Leadership shortcomings highlight our reactive tendencies, those go to modes of operation that have become hardwired in our system from our most profound adversities.

Recently I attended Moving The Human Spirit’s inaugural course in trauma informed coaching. As an organization whose primary focus has been supporting first responders, there was curiosity in the room about what attracted an executive leadership coach, like myself, to the training.

It’s true, the executives I coach are not generally racing into burning buildings to save children or under the daily risk of losing a partner in the line of fire. At the same time, acute stressors can be present in their lives. Disruptions such as a looming bankruptcy, the sudden death of a key employee, or the loss of a major contract can trigger traumatic responses as can more personal issues like the death of a child, the sickness of a spouse, or the loss of a home.

Trauma knows no bounds.

As an executive coach, however, I find it’s the developmental, or chronic, traumas that often lie more deeply hidden and underpin leadership struggles. These are the adverse experiences and challenges that, overtime, build belief systems which get in the way of fully realizing your potential as a leader.

Beliefs that spin the hamster wheel of rumination in your mind that keep you from fully appreciating and relaxing into your success.

Beliefs that fuel the clench of perfectionism and control that drives your hypervigilant goal focus.

Beliefs that block you from fully trusting and actively engaging your team.

Richard Rohr, and just about every great wisdom teacher in their own way, has said “Pain not transformed is transmitted.”

Years ago I heard Dr. Robert Anda, one of the original researchers on the Adverse Childhood Experiences (ACE) study, speak at a program hosted by Bester Community of Hope, a local organization focused on supporting impoverished communities.

Anda’s 1994 study found exposure to addictions, domestic violence, and mental illness, as well as various forms of abuse and neglect, impact us in profound ways. While initial impacts are in a child’s neurological development, ACEs drive more long-term issues in social, emotional, and cognitive functioning. People with higher levels of ACEs tend to have greater relationship struggles and health challenges. What can compound, and confound, the issue is the role of epigenetics, as studies are showing we are not only subject to the impact of our own ACEs, but also those of our parents and ancestors.

ACEs are common. Two-thirds of these original participants reported at least one adverse childhood experience.

What woke my curiosity that day was hearing that the original ACE study wasn’t performed in an impoverished area, like Bester. It was done in San Diego – a community full of sunshine, great jobs, and excellent health care. These participants were primarily well-educated, middle to upper middle class, white collar professionals, managers, and leaders of organizations.

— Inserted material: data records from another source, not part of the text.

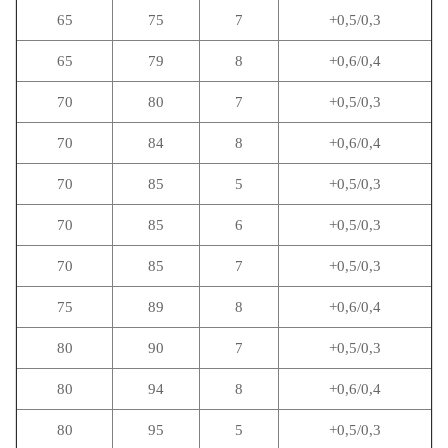
65
75
7
+0,5/0,3
65
79
8
+0,6/0,4
70
80
7
+0,5/0,3
70
84
8
+0,6/0,4
70
85
5
+0,5/0,3
70
85
6
+0,5/0,3
70
85
7
+0,5/0,3
75
89
8
+0,6/0,4
80
90
7
+0,5/0,3
80
94
8
+0,6/0,4
80
95
5
+0,5/0,3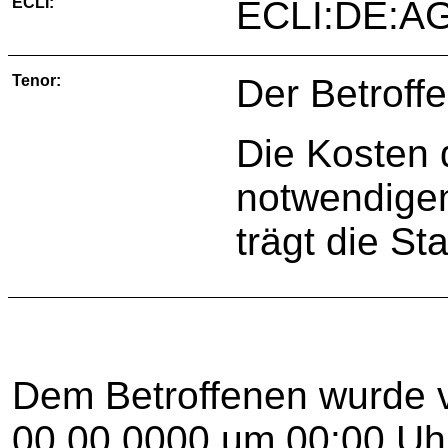
ECLI:
ECLI:DE:A
Tenor:
Der Betroff
Die Kosten 
notwendigen
trägt die St
Dem Betroffenen wurde 
00.00.0000 um 00:00 Uhr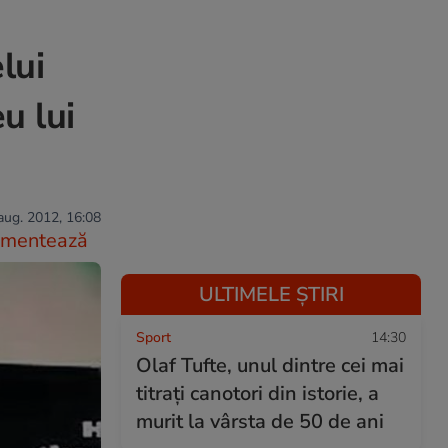
lui
u lui
aug. 2012, 16:08
mentează
ULTIMELE ȘTIRI
Sport
14:30
Olaf Tufte, unul dintre cei mai
titrați canotori din istorie, a
murit la vârsta de 50 de ani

I’ve worked with these people.

I’ve lead these people.

I’ve coached these people.

Heck, I AM these people.

Again, trauma knows no bounds. And, unfortunately, achievement and success can mask underlying pain in such a way that it festers and continues to hold power over us.

In your leadership journey, what self-limiting assumptions grip you and underpin your own hard-wired reactive modes of operation?

Richard Rohr, and just about every great wisdom teacher in their own way, has said “Pain not transformed is transmitted.” Executives, entrepreneurs, CEOs and, really, leaders of all kinds have enormous reach and thus enormous ability to transmit pain – onto their employees, their clients, their families, their community stakeholders, and their environment.

I sat back in my chair and scanned the leadership struggles I had throughout my career. The links between these issues and the beliefs formed in my own adverse experiences began to come into focus. And, in those clients that are looking to take the deeper dives into their own leadership struggles, this is often what’s uncovered as we work to release the grip of belief systems that are no longer of service.

Having the courage to finally name it holds much power in transforming it.

While Moving the Human Spirit’s course presented me with a rich trauma-informed lens to add more depth and breadth to my coaching practice it, of course, didn’t answer all my questions. As all good training does, it stirred up deeper curiosities around how trauma impacts leaders and, most importantly, how we can leverage these experiences to cultivate our own growth and wisdom.

In your leadership journey, what self-limiting assumptions grip you and underpin your own hard-wired reactive modes of operation?

I know this isn’t the easiest question to answer. Clients work in coaching programs for months, and sometimes years, to gain clarity around their internal drivers and belief systems. Often, the answers that first arise are just the top layer of what can morph into lifelong inquiry.

It’s important work. The effort we take, as leaders, to name and transform our own trauma impacts not only what we transmit to others but, ultimately, our leadership effectiveness.